Türkiye'nin kredi notunu indirmek üzere gözden geçirmeye giden Moody's sonucun 1-3 ay içinde belli olacağını açıkladı. Uluslararası kredi ve değerlendirme kuruluşunun siyasal riskler yönetici direktörü Yves Lemay Bloomberg TV'de şu açıklamaları yaptı.
- İncelemeyi 1-3 ay içerisinde tamamlayacağız
Ives Leem, "Öncelikle kredi notunu incelemeye aldığımızda potansiyel indirme imkanlarını değerlendirmek istedik. 1-3 ay içersinde bu incelemeyi tamamlayacağız ve sonucunu açıklayacağız. Bu konuda 3 alana odaklanıyoruz. Öncelikle gördüğümüz gelişmelere yönelik, siyasi krizlerin yükselmesini değerlendireceğiz. Orta vadeli beklentileri değerlendireceğiz. Özellikle siyasi riskler sebebiyle büyüme beklentileri Türk ekonomisi için engellenebilir.
Odaklanacağımız ikinci alan ise, ülkenin ekonomik reform programının ilerletme ihtimali olacak. Siyasi zorluklara rağmen reformların sürdürülebilirliğini değerlendireceğiz.
İncelemenin diğer bir parçası da ülkenin dış pozisyonuyla ilgili.

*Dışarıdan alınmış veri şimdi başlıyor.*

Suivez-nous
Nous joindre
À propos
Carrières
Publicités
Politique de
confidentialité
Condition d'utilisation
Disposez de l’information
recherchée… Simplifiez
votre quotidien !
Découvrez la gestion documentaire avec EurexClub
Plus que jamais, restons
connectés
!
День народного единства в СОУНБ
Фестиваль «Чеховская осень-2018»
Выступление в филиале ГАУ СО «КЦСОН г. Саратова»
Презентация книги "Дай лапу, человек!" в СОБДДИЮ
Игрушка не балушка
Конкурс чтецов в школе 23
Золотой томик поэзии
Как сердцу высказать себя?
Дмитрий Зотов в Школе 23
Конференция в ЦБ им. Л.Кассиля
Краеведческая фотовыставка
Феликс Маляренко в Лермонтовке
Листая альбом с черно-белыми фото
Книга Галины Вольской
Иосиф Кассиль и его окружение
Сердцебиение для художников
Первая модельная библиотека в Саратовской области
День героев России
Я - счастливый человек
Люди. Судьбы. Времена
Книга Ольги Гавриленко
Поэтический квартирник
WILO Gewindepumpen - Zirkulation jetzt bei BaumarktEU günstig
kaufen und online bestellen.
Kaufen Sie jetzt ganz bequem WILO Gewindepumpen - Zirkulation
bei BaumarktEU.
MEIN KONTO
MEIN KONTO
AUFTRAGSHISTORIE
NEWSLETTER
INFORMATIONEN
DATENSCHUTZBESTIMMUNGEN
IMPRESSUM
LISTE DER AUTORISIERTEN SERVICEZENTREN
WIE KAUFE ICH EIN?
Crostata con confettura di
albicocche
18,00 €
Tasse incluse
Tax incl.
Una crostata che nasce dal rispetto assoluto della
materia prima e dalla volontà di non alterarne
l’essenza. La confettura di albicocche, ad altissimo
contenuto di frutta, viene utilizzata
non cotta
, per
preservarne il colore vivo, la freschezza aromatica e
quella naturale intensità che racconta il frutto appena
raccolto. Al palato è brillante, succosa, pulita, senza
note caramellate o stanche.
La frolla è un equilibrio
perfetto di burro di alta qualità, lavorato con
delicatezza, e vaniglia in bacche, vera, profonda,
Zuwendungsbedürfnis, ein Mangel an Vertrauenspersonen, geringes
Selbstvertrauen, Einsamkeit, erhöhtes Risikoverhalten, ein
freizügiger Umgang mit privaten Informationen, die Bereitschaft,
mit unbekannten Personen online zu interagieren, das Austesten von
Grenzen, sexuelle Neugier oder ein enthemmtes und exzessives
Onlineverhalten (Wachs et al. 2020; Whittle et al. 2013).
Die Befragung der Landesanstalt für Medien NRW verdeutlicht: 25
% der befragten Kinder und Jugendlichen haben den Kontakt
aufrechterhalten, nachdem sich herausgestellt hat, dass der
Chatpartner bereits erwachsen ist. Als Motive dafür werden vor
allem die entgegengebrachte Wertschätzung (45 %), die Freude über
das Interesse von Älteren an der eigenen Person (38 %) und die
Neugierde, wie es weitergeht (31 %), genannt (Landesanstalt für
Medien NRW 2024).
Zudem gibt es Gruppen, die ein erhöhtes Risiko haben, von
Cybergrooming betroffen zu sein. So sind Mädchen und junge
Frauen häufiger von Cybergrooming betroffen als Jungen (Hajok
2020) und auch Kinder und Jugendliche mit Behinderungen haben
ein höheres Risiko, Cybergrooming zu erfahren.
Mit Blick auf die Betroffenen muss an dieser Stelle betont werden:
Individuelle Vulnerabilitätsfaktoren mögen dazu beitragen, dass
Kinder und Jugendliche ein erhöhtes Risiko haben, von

Bu ülke yoğun bir şekilde yabancı yatırımcılara dayanıyor. Siyasi risklerin özellikle uluslararası yatırımcıların Türkiye'ye yönelik hassasiyetine odaklanacağız ve hassasiyetlerin aniden negatife çevrilmesinin Türk ekonomisine ne ölçüde etkisi olacağını inceleyeceğiz.
- Dış borç gelişen piyasalar için yüksek
Bu yıl için vadesi gelmiş dış borçların miktarı GSYİH'nın yüzde 25'ine tekabül ediyor. Uluslararası standarda göre özellikle gelişen piyasalarda bu rakam yüksek. Türkiye büyümeye devam ediyor ve uluslararası piyasalarda yatırımcı güvenini temin etmesi gerekiyor. Ancak bu şekilde, bu miktardaki bir dış borcu finanse edebilir.
Siyasi riskler bu ülkede devam edecekse, bizim de dış sermaye piyasalarına erişimin gelecek için daha fazla yapılandırılması gerekiyor.
- Siyasi riskler iki senedir var
Benim kanaatimce piyasalarda gördüğümüz ve araştırmada da baktığımız şey, siyasi risklerin bir süre yüksek seviye seyrediyor ve seyredecek olması. Sadece darbeden bahsetmiyorum, geçtiğimiz iki yıla baktığımızda, yapılan seçimlerin sayısı, başbakanın istifası, Kürt hareketiyle ilgili huzursuzluklar, Suriye'deki Irak'taki çatışmalar, bütün bu olaylar aslında kurumumuz tarafından siyasal riskler olarak adlandırılıyor.
Şu anda Türkiye'deki zorlu siyasi ortam tabi ki gelecekte ekonomik büyümeyi engelleyebilir ve yapısal reformların sürdürülmesine engel teşkil edebilir. Böylece ülkenin kırılganlığı da artabilir ve dış piyasalarda bir kayma yaşanabilir.
- Reformların uygulanması gerekiyor
Başbakan'ın yılın başındaki açıklamaları ve geçen seneki açıklamada, çok kapsamlı bir reform gündemi ortaya koydu ancak bazı tedbirler henüz gerçekleştirilmedi. Bu konuyla ilgili bir diğer ciddi sorun ise iç tasarruf kapasitenin artırılması. Tabi ki gelişen ve yükselen sektörler bu hizmetleri sağlamak konusunda özellikle malların ve hizmetlerin desteklenmesi konusunda kullanılabilir. Orta vadede bu adım başarılı olursa, dış sermaye piyasasına yönelebiliriz.
Elbette bir takım ilerlemeler edinildi ancak hala ciddi fırsatlar ortaya çıkması gerekiyor. Bu anlamda Türk ekonomisinin ele alınması gerekiyor."